My post the other day about negative interest rates in Japan sparked some questions from readers, so let’s dig a bit deeper. (We’ll return to our analysis of global risks and opportunities next week.)

This actually isn’t a new topic. My own discussions of negative rates go back to mid-2014, when the European Central Bank first introduced them. In a sign of how quickly strange things get normalized, I didn't comment on negative rates again until a year ago. Although I wouldn’t say that negative rates are now normal, there’s no question that they’re much less abnormal than they used to be.

Daniel Patrick Moynihan’s quote about “defining deviancy down” comes to mind, but the fact of the matter is we have to understand and deal with negative rates, whether they are good policy or not. They’re here, so let’s figure out what they mean.

Two negative-rate situations

Government forces banks to lend. This is what the Bank of Japan just started doing and what the European Central Bank introduced in 2014. Rather than a consumer-facing tool, it's a policy imposed on banks to encourage them to lend.
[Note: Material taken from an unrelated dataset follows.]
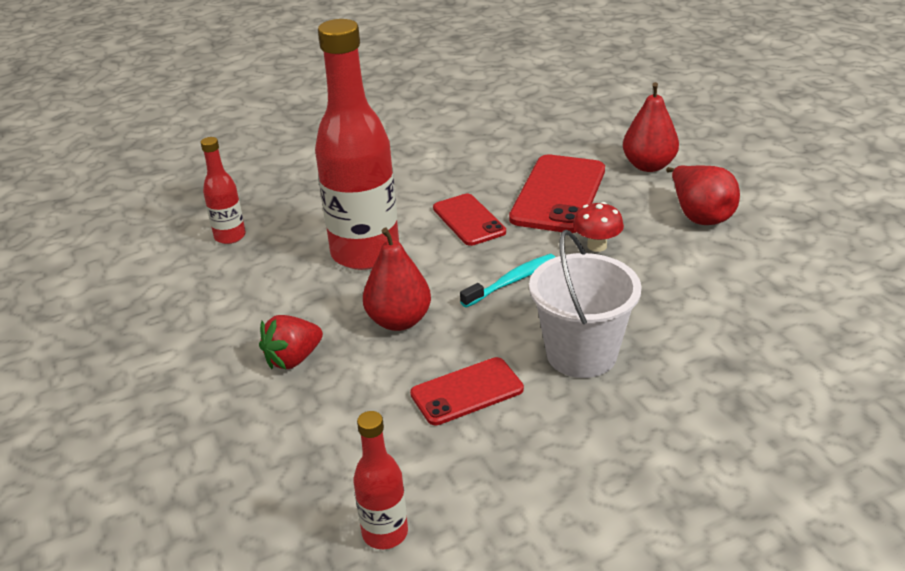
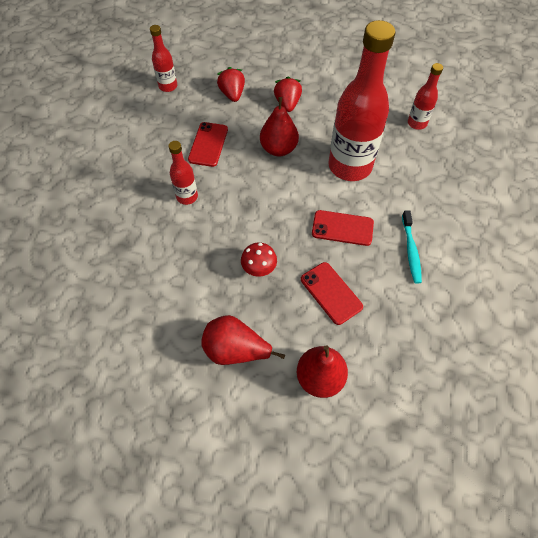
camera: 125 degrees right, 25 degrees up
(326, 431) = (232, 94): none -> red strawberry
(512, 281) = (266, 208): turquoise toothbrush -> turquoise toothbrush (411, 251)
(558, 194) = (331, 293): red phone -> red phone, size x0.61
(581, 354) = (187, 197): white bucket -> red bottle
Banks are required to hold a certain amount of capital (known as required reserves) at central banks, for safety and regulatory reasons. In ordinary times, banks keep these reserves as low as possible, as it's far more profitable to lend that capital out than keep it at the central banks. Excess reserves, above what is required, are therefore low to nonexistent.

In difficult times, however, banks would rather keep extra reserves in the bank, so to speak, than lend them out. When banks don’t lend, excess reserves build up—and just sit there.
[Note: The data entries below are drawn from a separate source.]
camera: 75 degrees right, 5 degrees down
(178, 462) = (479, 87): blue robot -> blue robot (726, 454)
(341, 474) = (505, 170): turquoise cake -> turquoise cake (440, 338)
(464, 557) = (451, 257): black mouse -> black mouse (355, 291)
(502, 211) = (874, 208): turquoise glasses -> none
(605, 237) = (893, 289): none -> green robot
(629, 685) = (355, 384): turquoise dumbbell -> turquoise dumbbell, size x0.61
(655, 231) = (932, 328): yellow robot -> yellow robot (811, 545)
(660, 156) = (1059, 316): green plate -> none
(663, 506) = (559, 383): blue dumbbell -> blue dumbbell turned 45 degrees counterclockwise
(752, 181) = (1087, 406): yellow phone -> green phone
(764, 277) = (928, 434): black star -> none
By imposing negative interest rates on those excess reserves, the government hopes to induce banks to lend, with the goal of jump-starting the economy at large. The banks have a choice—lose money by letting it sit in the central bank, or make money by lending it out. This is why the European Central Bank imposed negative rates (and may actually make them more negative) and why Japan is now doing the same.
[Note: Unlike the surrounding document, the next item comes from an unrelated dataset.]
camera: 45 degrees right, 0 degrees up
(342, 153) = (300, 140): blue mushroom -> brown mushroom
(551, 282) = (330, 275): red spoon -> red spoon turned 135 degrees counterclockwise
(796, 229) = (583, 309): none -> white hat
Bonds trade at negative yields. The second major component of negative rates is when bonds trade at negative yields. Buyers of such bonds are essentially locking in a guaranteed loss of capital if they hold them to maturity. This can happen for two reasons: when buyers are willing to pay a premium to get assets perceived as safe, or when buyers expect even lower rates due to deflation. In the first case, the negative rates are essentially an insurance premium paid for safety, and in the second, even if the actual amount of money received at maturity is less, it would still have greater purchasing power—and thus a real return.